I have to keep getting up and moving around. I like to sit here on the bed, next to the window with my back against the wall, that way I can see out and rest my leg at the same time, but every half hour or so the muscles start to cramp up. Maybe it’s something to do with the blood flow. I wish I knew. If only I had the internet. Not the internet I had over these last few weeks, no, not the one which took twenty minutes to load a page, I mean the proper internet.
Since the outbreak, I’ve spent a lot of time sitting here by the window, watching. At first I saw people skulking away in the middle of the night, then there was the evacuation when people went by in droves. Then the undead started to appear.
At first it was just one or two heading off down the street at that slow ambling gait that I’d describe as a stroll if it wasn’t for the bloody stains on their clothing. Over the past few days They’ve stopped moving on. Now They just stand or sit in that weird sort of half squat, half crouch, like They’re waiting for something, and I just sit and watch, waiting for any kind of movement, an
y indication that They know I’m here.
Last night, I couldn’t sleep. I knew the undead were there, outside in the dark, but I couldn’t see Them. It was the worst night of my life and I know tonight will be worse.
I’ve not much of a view. The house is built on a corner with a slight elevation. From up here in the attic I can see the rooftops of this street and the next. Below the roofs there are sixty or so windows most of which belong to flats and below that is a hundred-yard stretch of road.
I inherited the house three years ago from an uncle I barely knew, who’d been halfway and a million pounds into renovating the place. When I say halfway, I mean the place had been gutted and half the floors were ripped up. He’d been an investor in the firm Jen and I set up. What I didn’t realise until after he’d died was that he’d bought the house in the company’s name saddling me very neatly with the mortgage.
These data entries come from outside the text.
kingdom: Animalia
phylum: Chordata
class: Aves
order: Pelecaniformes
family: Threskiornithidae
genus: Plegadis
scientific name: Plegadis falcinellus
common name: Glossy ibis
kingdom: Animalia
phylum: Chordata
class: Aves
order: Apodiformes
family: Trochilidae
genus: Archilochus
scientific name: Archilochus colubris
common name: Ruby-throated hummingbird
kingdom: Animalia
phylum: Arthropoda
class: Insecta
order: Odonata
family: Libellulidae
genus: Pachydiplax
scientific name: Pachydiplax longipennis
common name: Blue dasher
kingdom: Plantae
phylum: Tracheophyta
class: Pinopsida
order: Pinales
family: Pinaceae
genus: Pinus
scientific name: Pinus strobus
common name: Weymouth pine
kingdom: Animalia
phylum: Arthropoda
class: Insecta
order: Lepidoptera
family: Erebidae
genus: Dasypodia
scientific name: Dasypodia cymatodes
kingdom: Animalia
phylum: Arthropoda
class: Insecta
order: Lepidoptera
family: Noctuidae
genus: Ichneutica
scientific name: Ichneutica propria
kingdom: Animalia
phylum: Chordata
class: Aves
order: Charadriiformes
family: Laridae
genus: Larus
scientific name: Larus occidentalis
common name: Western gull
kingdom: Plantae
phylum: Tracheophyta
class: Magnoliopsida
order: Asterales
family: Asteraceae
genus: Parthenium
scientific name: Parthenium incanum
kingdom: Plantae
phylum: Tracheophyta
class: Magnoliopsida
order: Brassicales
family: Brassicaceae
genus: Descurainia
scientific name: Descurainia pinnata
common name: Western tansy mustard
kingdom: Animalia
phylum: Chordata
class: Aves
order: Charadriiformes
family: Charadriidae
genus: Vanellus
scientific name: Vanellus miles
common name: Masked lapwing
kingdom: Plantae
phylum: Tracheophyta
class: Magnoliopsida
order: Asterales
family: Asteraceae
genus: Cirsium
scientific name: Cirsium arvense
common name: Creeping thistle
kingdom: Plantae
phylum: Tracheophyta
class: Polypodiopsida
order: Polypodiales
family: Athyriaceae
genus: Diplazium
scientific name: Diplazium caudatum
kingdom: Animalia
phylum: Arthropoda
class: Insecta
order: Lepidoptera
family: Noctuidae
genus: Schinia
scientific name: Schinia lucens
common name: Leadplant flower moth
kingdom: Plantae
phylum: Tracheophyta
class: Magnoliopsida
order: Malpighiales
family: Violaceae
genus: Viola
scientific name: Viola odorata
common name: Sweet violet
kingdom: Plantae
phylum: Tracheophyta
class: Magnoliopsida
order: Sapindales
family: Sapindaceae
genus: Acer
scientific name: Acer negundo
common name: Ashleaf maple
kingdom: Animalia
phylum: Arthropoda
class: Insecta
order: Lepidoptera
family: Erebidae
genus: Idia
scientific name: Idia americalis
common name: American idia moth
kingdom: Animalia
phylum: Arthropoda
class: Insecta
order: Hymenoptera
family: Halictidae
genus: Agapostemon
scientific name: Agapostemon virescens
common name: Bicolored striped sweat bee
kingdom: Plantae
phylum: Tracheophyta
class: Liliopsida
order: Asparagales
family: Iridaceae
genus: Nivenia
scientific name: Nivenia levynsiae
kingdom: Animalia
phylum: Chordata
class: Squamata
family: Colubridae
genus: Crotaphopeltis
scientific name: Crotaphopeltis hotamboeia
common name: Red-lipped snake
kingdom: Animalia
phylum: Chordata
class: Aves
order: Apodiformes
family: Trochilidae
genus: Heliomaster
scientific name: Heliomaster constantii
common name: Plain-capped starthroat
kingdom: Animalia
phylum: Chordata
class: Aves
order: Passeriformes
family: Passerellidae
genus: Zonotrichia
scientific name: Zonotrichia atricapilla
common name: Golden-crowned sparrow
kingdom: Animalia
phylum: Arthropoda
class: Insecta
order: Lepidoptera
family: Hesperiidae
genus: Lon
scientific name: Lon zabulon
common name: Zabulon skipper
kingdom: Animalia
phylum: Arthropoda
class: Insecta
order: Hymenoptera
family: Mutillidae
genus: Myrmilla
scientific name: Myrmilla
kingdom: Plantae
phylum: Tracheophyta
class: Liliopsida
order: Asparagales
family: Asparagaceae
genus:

I had to give up my flat in Pimlico and moved in here, converting the downstairs into four apartments with money I borrowed from Jen’s parents.
My flat in Pimlico was spectacular. It had an open plan sitting room/kitchen, an office, a proper walk-in shower and a bedroom big enough to fit an emperor-size bed, all within a ten-minute saunter of Westminster. Now my entire living space would fit in my old bedroom with space to spare.
My uncle had lived up here, it was the only part of the house he’d finished before his death. He was the one who’d put in the balcony and fitted the big glass doors so there’d be enough natural light for his painting. I had the tinted glass fitted after a very polite letter from a neighbour pointed out that my morning walk from bed to the shower left nothing to the imagination.
And the worst part, you want to know the worst part? In a month’s time, they were going to announce an express service from the train station. You’d be able to get to central London in eight minutes or the coast in forty. I could have flogged the place to a developer for enough to pay off the debt and afford a proper London flat like a civilised person.